What is the 'second media age'? Does it offer new insights into what was the 'first media age? The different kinds of social, political and communication dynamics which can be found in cyberspace demands a reassessment of the methodologies used to explore media, as well as new understandings of interaction as they relate to old and new media. The difference between information and communication, interaction versus 'integration', analogue versus digital culture, cyberspace and virtual reality is also explored. Numerous theoretical perspectives will be introduced including the work of Adorno, Ang, Baym, Bennett, Baudrillard, Calhoun, Carey, Hall, Innis, McLuhan, Mellencamp, Meyrowitz, etc.


On successful completion of this subject students will be able to demonstrate:

  1. An understanding of the formal difference between Communications Studies and Media Studies which define the program that this subject is a part of
  2. An appreciation of the difference between first media age and second media age
  3. A knowledge of the social, economic and political impact of television and the internet
  4. An understanding of how new communication technologies have changed the nature of modern audiences
  5. An understanding that traditional media also provide for the formation of 'virtual communities' just as new media do
  6. A sociological understanding of 'advertising' and why it does not work on the internet and how this led to the dot.com crash of the late 1990s
  7. An understanding of the different ways in which media, old and new condition influence cultural globalisation
  8. An appreciation of the difference between being an audience member of broadcast media and a 'user' of new media technology.

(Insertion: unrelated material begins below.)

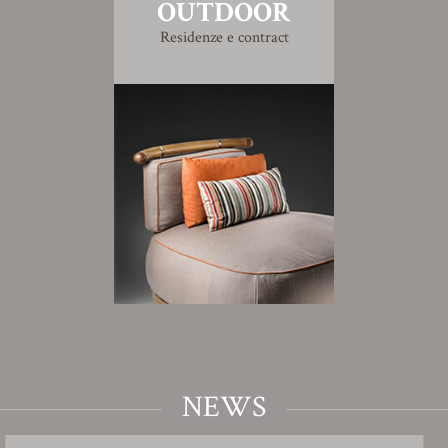
OUTDOOR
Residenze e contract
NEWS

Within semester assessment: 60%
Exam: 40%

Workload requirements

Minimum total expected workload to achieve the learning outcomes for this unit is 144 hours per semester typically comprising a mixture of scheduled learning activities and independent study. A unit requires on average three/four hours of scheduled activities per week. Scheduled activities may include a combination of teacher directed learning, peer directed learning and online engagement.